The appeal of Republicanism is negativity--ridicule, scandal, investigation, character attacks, religious divisiveness, and anti-intellectualism. For a party that likes to deride liberals as overly emotional wussies, their appeals are entirely emotional, and based on winning elections by making the Democrat completely unacceptable in character. Democrats have a natural advantage on almost every issue (see my poll results table from a few days ago), but Republican character attacks are specifically designed to prevent the Democrat from ever really being heard.

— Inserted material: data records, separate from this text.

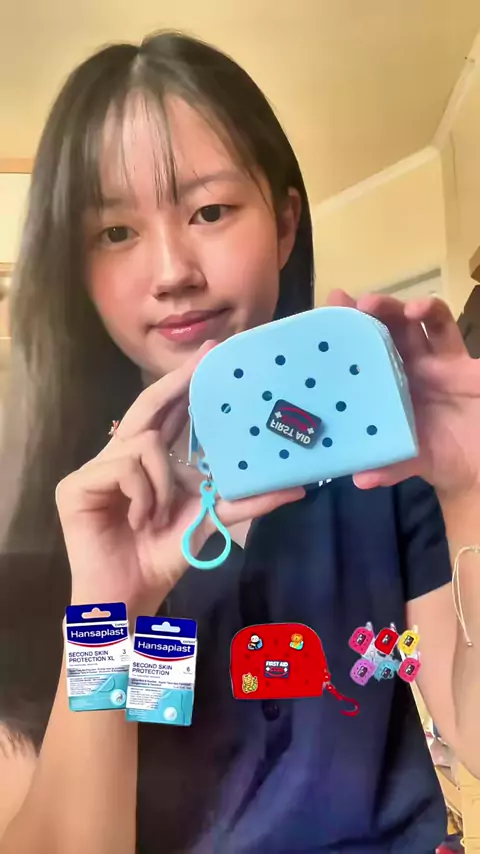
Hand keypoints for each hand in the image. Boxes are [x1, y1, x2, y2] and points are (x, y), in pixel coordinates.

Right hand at [56, 341, 303, 613]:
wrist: (130, 596)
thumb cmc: (163, 558)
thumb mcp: (210, 521)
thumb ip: (246, 501)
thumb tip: (297, 487)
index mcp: (151, 462)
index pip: (168, 414)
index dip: (187, 384)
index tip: (213, 354)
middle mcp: (122, 457)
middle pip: (148, 407)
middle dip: (178, 382)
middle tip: (206, 359)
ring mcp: (96, 469)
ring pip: (144, 443)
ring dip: (162, 482)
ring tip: (157, 516)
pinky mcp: (75, 485)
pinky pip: (124, 468)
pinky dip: (141, 495)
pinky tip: (137, 520)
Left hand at [326, 289, 479, 500]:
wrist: (478, 465)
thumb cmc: (439, 456)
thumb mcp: (409, 462)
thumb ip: (388, 467)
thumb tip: (360, 478)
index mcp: (387, 388)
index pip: (362, 354)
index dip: (345, 335)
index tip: (325, 317)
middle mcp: (409, 368)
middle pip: (385, 330)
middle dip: (367, 312)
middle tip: (349, 303)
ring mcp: (436, 361)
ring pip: (414, 322)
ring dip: (396, 307)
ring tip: (378, 305)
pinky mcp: (463, 361)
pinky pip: (446, 330)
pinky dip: (433, 312)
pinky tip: (420, 309)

That has been the Republican formula for victory since the 1960s, and in that sense, they have not changed one bit, whether they have won or lost. Republicanism is not aspirational, it is deconstructive. They couldn't break down Obama, so they lost. They broke down Kerry and Gore, so they won. They couldn't break down Clinton, so they lost. The difference with Clinton and Obama though, is their method of inoculating themselves against the Republican attack machine. Clinton neutralized them through triangulation and sometimes even capitulation. He surrendered the premises of Republican attacks and allowed them to frame American politics. He became the most skilled operator within a Republicanized landscape, which enabled him to win. Obama inoculated himself very differently. He challenged the entire framework of our politics, in his person, his approach to politics, and most importantly, his actual policies. He refused to "make a big election about small things", thus challenging the entire Republican narrative of the past 40 years. They couldn't break him down, so they lost. They couldn't deconstruct him and caricature him, so they lost. It wasn't the economy, it wasn't Iraq, it wasn't even Palin. These things only served to make people a little more willing to listen to Obama. But the win/lose is determined by whether the Republican succeeds in destroying the Democratic candidate's character. Every presidential election turns on that. Most state elections turn on that too.

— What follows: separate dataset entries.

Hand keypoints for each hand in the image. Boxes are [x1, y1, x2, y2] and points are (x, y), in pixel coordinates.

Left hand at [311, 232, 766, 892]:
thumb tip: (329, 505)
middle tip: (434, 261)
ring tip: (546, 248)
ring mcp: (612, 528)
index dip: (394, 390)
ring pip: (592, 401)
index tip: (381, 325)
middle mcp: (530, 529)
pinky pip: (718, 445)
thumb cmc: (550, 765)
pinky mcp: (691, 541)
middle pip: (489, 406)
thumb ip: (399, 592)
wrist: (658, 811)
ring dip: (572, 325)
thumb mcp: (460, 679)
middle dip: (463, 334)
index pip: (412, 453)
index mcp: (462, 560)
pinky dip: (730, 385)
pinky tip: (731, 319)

That's the true barometer here. And that is why, if Obama governs successfully, this really could be realigning. The negativity stuff is weakened most by political and policy achievement. How will character attacks work if the Democrats are delivering real results? The question answers itself. They won't.

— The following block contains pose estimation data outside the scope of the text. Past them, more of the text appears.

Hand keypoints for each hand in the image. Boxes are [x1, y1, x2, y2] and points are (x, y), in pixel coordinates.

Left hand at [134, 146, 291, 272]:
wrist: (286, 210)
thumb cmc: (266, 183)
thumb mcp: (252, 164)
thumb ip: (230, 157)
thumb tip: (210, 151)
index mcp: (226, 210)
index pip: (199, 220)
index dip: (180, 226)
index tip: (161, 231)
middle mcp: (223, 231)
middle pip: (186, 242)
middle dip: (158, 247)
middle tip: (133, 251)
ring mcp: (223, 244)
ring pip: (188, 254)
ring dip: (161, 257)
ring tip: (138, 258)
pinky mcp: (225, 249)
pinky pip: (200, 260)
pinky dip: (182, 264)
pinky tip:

However, if the Democrats blow the enormous opportunity now in front of them, Republican attacks will be fierce, relentless, and highly potent, and we'll be right back in the mid-1990s. We'll hear about how liberals can't govern, that they can't protect the country, just want to tax and spend, and have failed to address the economy properly because they are latte-swilling effete snobs in Birkenstocks. It is maddeningly effective when it works.

But the real Change We Can Believe In is NOT about cabinet appointments. It's not about Joe Lieberman. It's not about the whole Clinton soap opera that we are unfortunately being treated to right now. It's about governing successfully over the next two years. There can be no disarray, no pettiness, no turf wars, none of the usual bullshit that Democrats get caught up in, as they did in 1993-1994. If Democrats are successful for the next two years, they will break the Republican Party as it currently exists, which will force the real conservatives to become far more intellectually rigorous and honest, and will split them from the paranoid Christian Righties and anti-government types, who will become electoral poison. If the Democrats are not successful, then Obama's historical importance becomes more symbolic and less substantive, and then we are right back in 1994.

I'll say it again. Super Bowl time, guys.